The eyewitness added that when Parkinson fell to the road, one of the gunmen fired several shots that hit him at close range. He received gunshot wounds to the head, back, chest and left side.
“Dem did definitely want to kill him,” the witness said.
Police said the gunmen later escaped in a waiting Toyota Corolla motor car.
Coach Henry was reportedly shot all over the back, right shoulder and neck during the attack and has been admitted to hospital in a critical condition.
The police have not released the names of the other three persons who were shot and are now nursing gunshot wounds in hospital.
But Constabulary Communication Network liaison officer for the parish, Lancelot Tyrell said they are:
* a 44 year-old electrician who was shot in the buttocks;
* a 30 year-old businessman who was shot in the head, and
* a 35 year-old taxi driver who was shot in both legs.
News of the shooting incident sent shock waves throughout Montego Bay on Monday night. President of the St James Football Association, George Evans, told the Observer that members of his association were shocked and saddened at the incident.

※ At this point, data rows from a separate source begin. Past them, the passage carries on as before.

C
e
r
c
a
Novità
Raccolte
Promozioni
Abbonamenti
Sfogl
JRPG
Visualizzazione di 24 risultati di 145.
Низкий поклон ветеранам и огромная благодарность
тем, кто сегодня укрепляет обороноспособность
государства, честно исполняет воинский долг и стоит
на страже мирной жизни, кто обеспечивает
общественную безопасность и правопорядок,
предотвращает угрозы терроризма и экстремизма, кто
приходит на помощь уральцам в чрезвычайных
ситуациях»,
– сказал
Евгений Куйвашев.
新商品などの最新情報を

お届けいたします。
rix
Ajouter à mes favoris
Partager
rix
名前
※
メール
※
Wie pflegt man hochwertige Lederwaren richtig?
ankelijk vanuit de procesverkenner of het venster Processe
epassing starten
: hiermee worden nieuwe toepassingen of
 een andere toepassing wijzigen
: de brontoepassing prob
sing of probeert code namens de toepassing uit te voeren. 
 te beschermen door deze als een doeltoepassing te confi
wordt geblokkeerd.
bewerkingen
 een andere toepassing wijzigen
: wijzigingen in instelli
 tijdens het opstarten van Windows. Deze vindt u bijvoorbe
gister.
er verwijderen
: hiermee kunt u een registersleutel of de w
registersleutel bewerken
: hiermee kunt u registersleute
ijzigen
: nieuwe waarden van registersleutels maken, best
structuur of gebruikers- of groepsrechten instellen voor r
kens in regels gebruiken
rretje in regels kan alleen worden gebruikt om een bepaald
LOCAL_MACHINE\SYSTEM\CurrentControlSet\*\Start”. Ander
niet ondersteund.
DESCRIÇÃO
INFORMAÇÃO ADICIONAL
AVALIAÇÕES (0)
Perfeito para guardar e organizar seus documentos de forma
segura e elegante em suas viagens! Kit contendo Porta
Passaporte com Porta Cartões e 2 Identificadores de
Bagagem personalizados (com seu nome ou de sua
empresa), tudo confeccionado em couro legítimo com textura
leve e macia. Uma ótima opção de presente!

“We would like to express our sincere condolences to (Parkinson’s) family and friends and his associates in the football fraternity; football will be the ‘less’ for his passing,” Evans added.
Shortly before the incident, the Mount Salem football team was in training for today’s return game with Reno Football Club in the J Wray and Nephew National Premier League play-off. But according to Evans the match has been postponed as a result of the incident and will now be played on Sunday.